An exact reproduction of the data below is expected, free of images.

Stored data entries
● ● ● ●
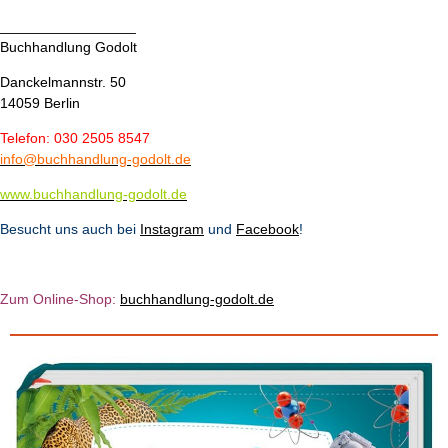
_________________
Buchhandlung Godolt
Danckelmannstr. 50
14059 Berlin
Telefon: 030 2505 8547
info@buchhandlung-godolt.de
www.buchhandlung-godolt.de
Besucht uns auch bei
Instagram
und
Facebook
!
Zum Online-Shop:
b
u
chhandlung-godolt.de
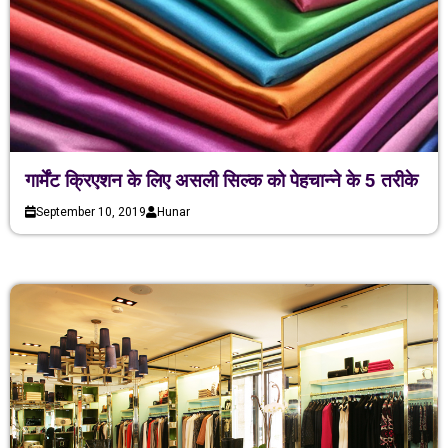
गार्मेंट क्रिएशन के लिए असली सिल्क को पेहचान्ने के 5 तरीके
September 10, 2019
Hunar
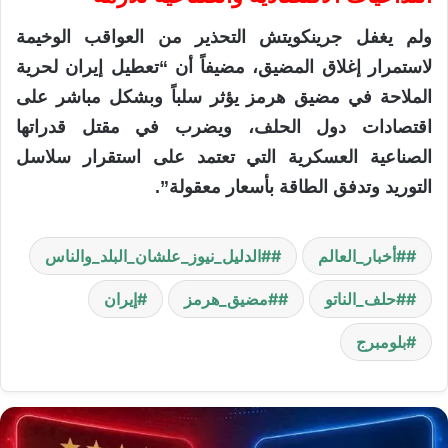
ولم يغفل جرينكويتش التحذير من العواقب الوخيمة
لاستمرار إغلاق المضيق، مضيفاً أن “تعطيل إيران لحرية
الملاحة في مضيق هرمز يؤثر سلباً وبشكل مباشر على
اقتصادات دول الحلف، ويضرب في مقتل قدراتها
الصناعية العسكرية التي تعتمد على استقرار سلاسل
التوريد وتدفق الطاقة بأسعار معقولة”.
#أخبار_العالم
#الدليل_نيوز_علشان_البلد_والناس
#حلف_الناتو
#مضيق_هرمز
إيران
بلومبرج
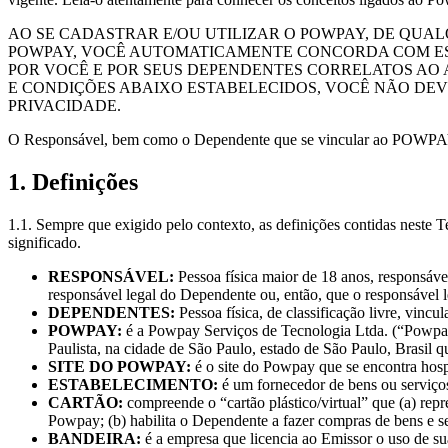
AO SE CADASTRAR E/OU UTILIZAR O POWPAY, DE QUAL
POWPAY, VOCÊ AUTOMATICAMENTE CONCORDA COM EST
POR VOCÊ E POR SEUS DEPENDENTES CORRELATOS AO
E CONDIÇÕES ABAIXO ESTABELECIDOS, VOCÊ NÃO DEV
PRIVACIDADE.
O Responsável, bem como o Dependente que se vincular ao POWPAY, ade
1. Definições
1.1. Sempre que exigido pelo contexto, as definições contidas neste T
significado.
RESPONSÁVEL:
Pessoa física maior de 18 anos, responsáve
responsável legal do Dependente ou, então, que o responsável 
DEPENDENTES:
Pessoa física, de classificação livre, vinc
POWPAY:
é a Powpay Serviços de Tecnologia Ltda. (“Powpay”
Paulista, na cidade de São Paulo, estado de São Paulo, Brasil 
SITE DO POWPAY:
é o site do Powpay que se encontra h
ESTABELECIMENTO:
é um fornecedor de bens ou serviço
CARTÃO:
compreende o “cartão plástico/virtual” que (a) rep
Powpay; (b) habilita o Dependente a fazer compras de bens e se
BANDEIRA:
é a empresa que licencia ao Emissor o uso de su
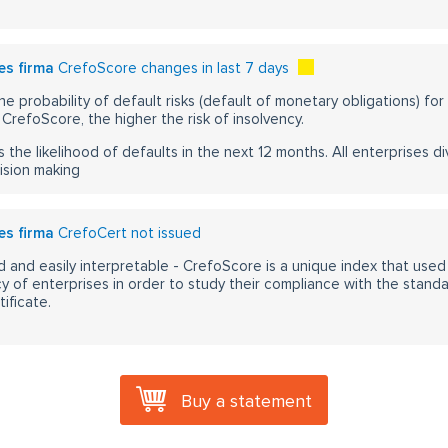
es firma
CrefoScore changes in last 7 days
he probability of default risks (default of monetary obligations) for
CrefoScore, the higher the risk of insolvency.
s the likelihood of defaults in the next 12 months. All enterprises div
ision making
es firma
CrefoCert not issued
 and easily interpretable - CrefoScore is a unique index that used
y of enterprises in order to study their compliance with the stand
ificate.
Buy a statement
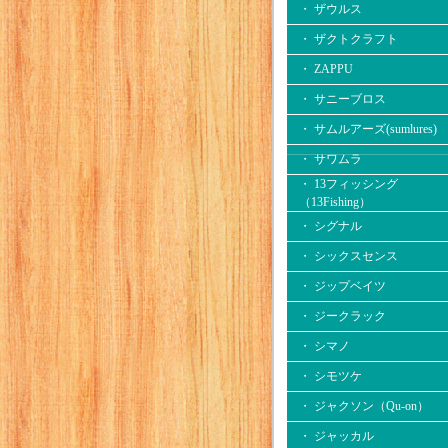
・ ザウルス
・ ザクトクラフト
・ ZAPPU
・ サニーブロス
・ サムルアーズ(sumlures)
・ サワムラ
・ 13フィッシング
（13Fishing）
・ シグナル
・ シックスセンス
・ ジップベイツ
・ ジークラック
・ シマノ
・ シモツケ
・ ジャクソン（Qu-on）
・ ジャッカル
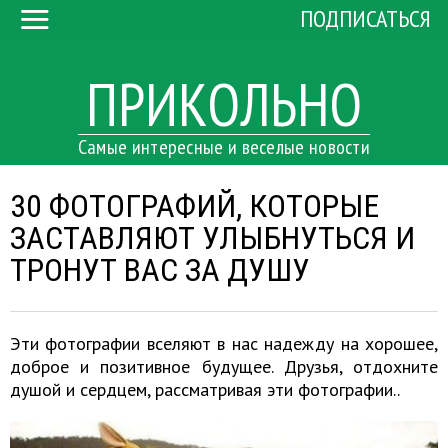
ПОДПИСАТЬСЯ
ПРИКОЛЬНО
Самые интересные и веселые новости
30 ФОТОГРАФИЙ, КОТОРЫЕ
ЗАСТАВЛЯЮТ УЛЫБНУТЬСЯ И
ТРОНУТ ВАС ЗА ДУШУ
Эти фотографии вселяют в нас надежду на хорошее,
доброе и позитивное будущее. Друзья, отдохните
душой и сердцем, рассматривая эти фотографии..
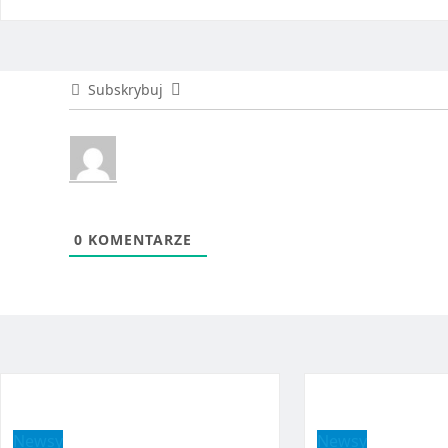
Subskrybuj
0
KOMENTARZE
Newsy
Newsy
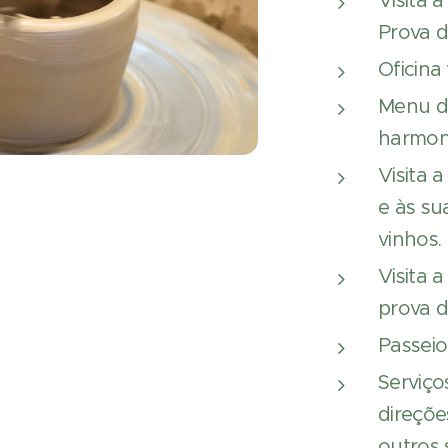
Visita 
Prova d
Oficina 
Menu d
harmoni
Visita 
e às su
vinhos.
Visita 
prova de
Passeio
Serviço
direçõe
outros 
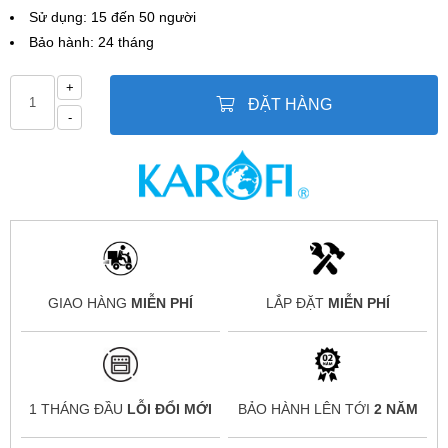
Sử dụng: 15 đến 50 người
Bảo hành: 24 tháng
+
ĐẶT HÀNG
-
GIAO HÀNG
MIỄN PHÍ
LẮP ĐẶT
MIỄN PHÍ
1 THÁNG ĐẦU
LỖI ĐỔI MỚI
BẢO HÀNH LÊN TỚI
2 NĂM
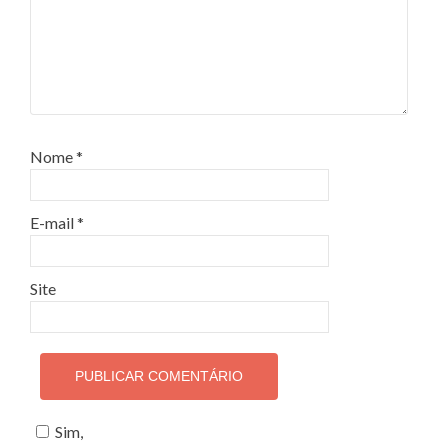
Nome
*
E-mail
*
Site
Sim,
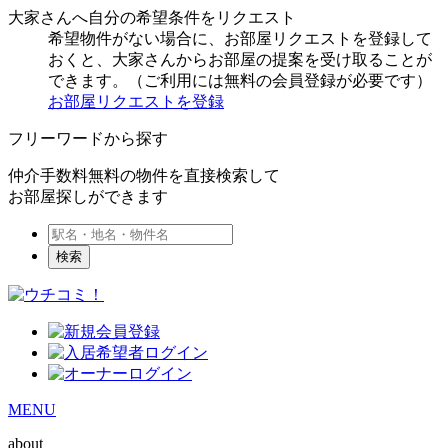
大家さんへ自分の希望条件をリクエスト
希望物件がない場合に、お部屋リクエストを登録して
おくと、大家さんからお部屋の提案を受け取ることが
できます。（ご利用には無料の会員登録が必要です）
お部屋リクエストを登録
フリーワードから探す
仲介手数料無料の物件を直接検索して
お部屋探しができます
検索
MENU
about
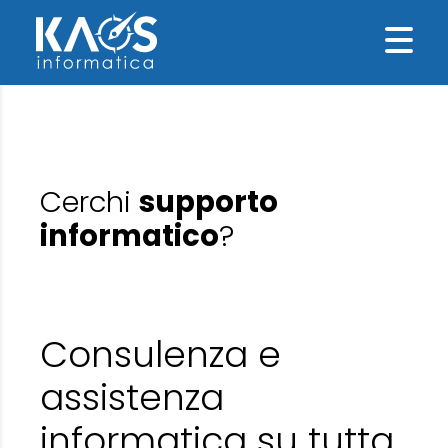
Cerchi
supporto
informatico
?
Consulenza e
assistenza
informatica su tutta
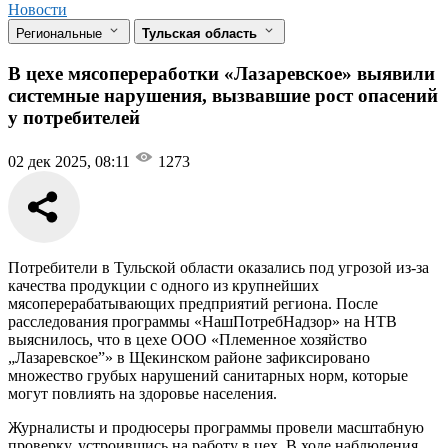
Новости
Региональные
Тульская область
В цехе мясопереработки «Лазаревское» выявили
системные нарушения, вызвавшие рост опасений
у потребителей
02 дек 2025, 08:11
1273
Потребители в Тульской области оказались под угрозой из-за
качества продукции с одного из крупнейших
мясоперерабатывающих предприятий региона. После
расследования программы «НашПотребНадзор» на НТВ
выяснилось, что в цехе ООО «Племенное хозяйство
„Лазаревское”» в Щекинском районе зафиксировано
множество грубых нарушений санитарных норм, которые
могут повлиять на здоровье населения.
Журналисты и продюсеры программы провели масштабную
проверку, устроившись на работу в цех. В ходе наблюдения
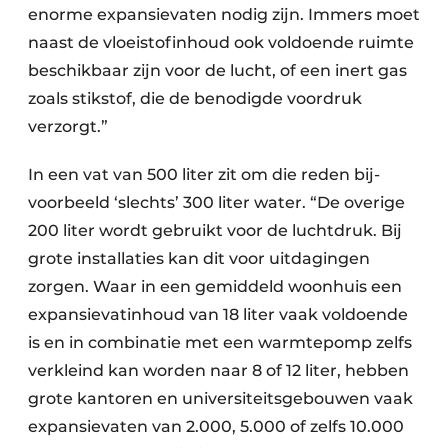
enorme expansievaten nodig zijn. Immers moet
naast de vloeistofinhoud ook voldoende ruimte
beschikbaar zijn voor de lucht, of een inert gas
zoals stikstof, die de benodigde voordruk
verzorgt.”
In een vat van 500 liter zit om die reden bij­
voorbeeld ‘slechts’ 300 liter water. “De overige
200 liter wordt gebruikt voor de luchtdruk. Bij
grote installaties kan dit voor uitdagingen
zorgen. Waar in een gemiddeld woonhuis een
expansievatinhoud van 18 liter vaak voldoende
is en in combinatie met een warmtepomp zelfs
verkleind kan worden naar 8 of 12 liter, hebben
grote kantoren en universiteitsgebouwen vaak
expansievaten van 2.000, 5.000 of zelfs 10.000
● ● ● ●
#### [ANSWER FOR THE TASK]
_________________
Buchhandlung Godolt
Danckelmannstr. 50
14059 Berlin
Telefon: 030 2505 8547
info@buchhandlung-godolt.de
www.buchhandlung-godolt.de
Besucht uns auch bei
Instagram
und
Facebook
!
Zum Online-Shop:
b
u
chhandlung-godolt.de
गार्मेंट क्रिएशन के लिए असली सिल्क को पेहचान्ने के 5 तरीके
September 10, 2019
Hunar
ولم يغفل جرينكويتش التحذير من العواقب الوخيمة
لاستمرار إغلاق المضيق، مضيفاً أن “تعطيل إيران لحرية
الملاحة في مضيق هرمز يؤثر سلباً وبشكل مباشر على
اقتصادات دول الحلف، ويضرب في مقتل قدراتها
الصناعية العسكرية التي تعتمد على استقرار سلاسل
التوريد وتدفق الطاقة بأسعار معقولة”.
#أخبار_العالم
#الدليل_نيوز_علشان_البلد_والناس
#حلف_الناتو
#مضيق_هرمز
إيران
بلومبرج
AO SE CADASTRAR E/OU UTILIZAR O POWPAY, DE QUAL
POWPAY, VOCÊ AUTOMATICAMENTE CONCORDA COM EST
POR VOCÊ E POR SEUS DEPENDENTES CORRELATOS AO
E CONDIÇÕES ABAIXO ESTABELECIDOS, VOCÊ NÃO DEV
PRIVACIDADE.
O Responsável, bem como o Dependente que se vincular ao POWPAY, ade
1. Definições
1.1. Sempre que exigido pelo contexto, as definições contidas neste T
significado.
RESPONSÁVEL:
Pessoa física maior de 18 anos, responsáve
responsável legal do Dependente ou, então, que o responsável 
DEPENDENTES:
Pessoa física, de classificação livre, vinc
POWPAY:
é a Powpay Serviços de Tecnologia Ltda. (“Powpay”
Paulista, na cidade de São Paulo, estado de São Paulo, Brasil 
SITE DO POWPAY:
é o site do Powpay que se encontra h
ESTABELECIMENTO:
é um fornecedor de bens ou serviço
CARTÃO:
compreende o “cartão plástico/virtual” que (a) rep
Powpay; (b) habilita o Dependente a fazer compras de bens e se
BANDEIRA:
é a empresa que licencia ao Emissor o uso de su
es firma
CrefoScore changes in last 7 days
he probability of default risks (default of monetary obligations) for
CrefoScore, the higher the risk of insolvency.
s the likelihood of defaults in the next 12 months. All enterprises div
ision making
es firma
CrefoCert not issued
 and easily interpretable - CrefoScore is a unique index that used
y of enterprises in order to study their compliance with the stand
ificate.
Buy a statement
・ ザウルス
・ ザクトクラフト
・ ZAPPU
・ サニーブロス
・ サムルアーズ(sumlures)
・ サワムラ
・ 13フィッシング
（13Fishing）
・ シグナル
・ シックスセンス
・ ジップベイツ
・ ジークラック
・ シマノ
・ シモツケ
・ ジャクソン（Qu-on）
・ ジャッカル
ПОДПИСАТЬСЯ
ПРИКОЛЬНО
Самые интересные и веселые новости
30 ФОТОГРАФИЙ, КОТОРЫЕ
ЗАСТАВЛЯЮТ УЛЫБНУТЬСЯ И
ТРОНУТ ВАС ЗА ДУШУ
Эти фотографии вселяют в нас надежду на хорошее,
доброе и позитивное будущее. Друзья, отдохните
душой и сердцем, рассматривая эти фотографии..
Subskrybuj
0
KOMENTARZE
Newsy
Newsy
Visita 
Prova d
Oficina 
Menu d
harmoni
Visita 
e às su
vinhos.
Visita 
prova de
Passeio
Serviço
direçõe
outros 
Sử dụng: 15 đến 50 người
Bảo hành: 24 tháng
+
ĐẶT HÀNG
-
GIAO HÀNG
MIỄN PHÍ
LẮP ĐẶT
MIỄN PHÍ
1 THÁNG ĐẦU
LỖI ĐỔI MỚI
BẢO HÀNH LÊN TỚI
2 NĂM
Nome
*
E-mail
*
Site
Sim,
大家さんへ自分の希望条件をリクエスト
希望物件がない場合に、お部屋リクエストを登録して
おくと、大家さんからお部屋の提案を受け取ることが
できます。（ご利用には無料の会員登録が必要です）
お部屋リクエストを登録
フリーワードから探す
仲介手数料無料の物件を直接検索して
お部屋探しができます
検索
MENU
about
Cerchi
supporto
informatico
?
Consulenza e
assistenza
informatica su tutta
Новости
Региональные
Тульская область
В цехе мясопереработки «Лазаревское» выявили
системные нарушения, вызвавшие рост опасений
у потребителей
02 дек 2025, 08:11
1273
Потребители в Тульской области оказались под угрозой из-за
качества продукции с одного из крупнейших
мясоперерабатывающих предприятий региона. После
расследования программы «НашПотребНадзор» на НТВ
выяснилось, что в цехе ООО «Племенное хозяйство
„Лазаревское”» в Щекинском районе зафиксировано
множество грубых нарушений санитарных норм, которые
могут повлиять на здоровье населения.
Журналисты и продюсеры программы провели масштабную
проверку, устроившись на работу в цех. В ходе наблюдения
enorme expansievaten nodig zijn. Immers moet
naast de vloeistofinhoud ook voldoende ruimte
beschikbaar zijn voor de lucht, of een inert gas
zoals stikstof, die de benodigde voordruk
verzorgt.”
In een vat van 500 liter zit om die reden bij­
voorbeeld ‘slechts’ 300 liter water. “De overige
200 liter wordt gebruikt voor de luchtdruk. Bij
grote installaties kan dit voor uitdagingen
zorgen. Waar in een gemiddeld woonhuis een
expansievatinhoud van 18 liter vaak voldoende
is en in combinatie met een warmtepomp zelfs
verkleind kan worden naar 8 of 12 liter, hebben
grote kantoren en universiteitsgebouwen vaak
expansievaten van 2.000, 5.000 of zelfs 10.000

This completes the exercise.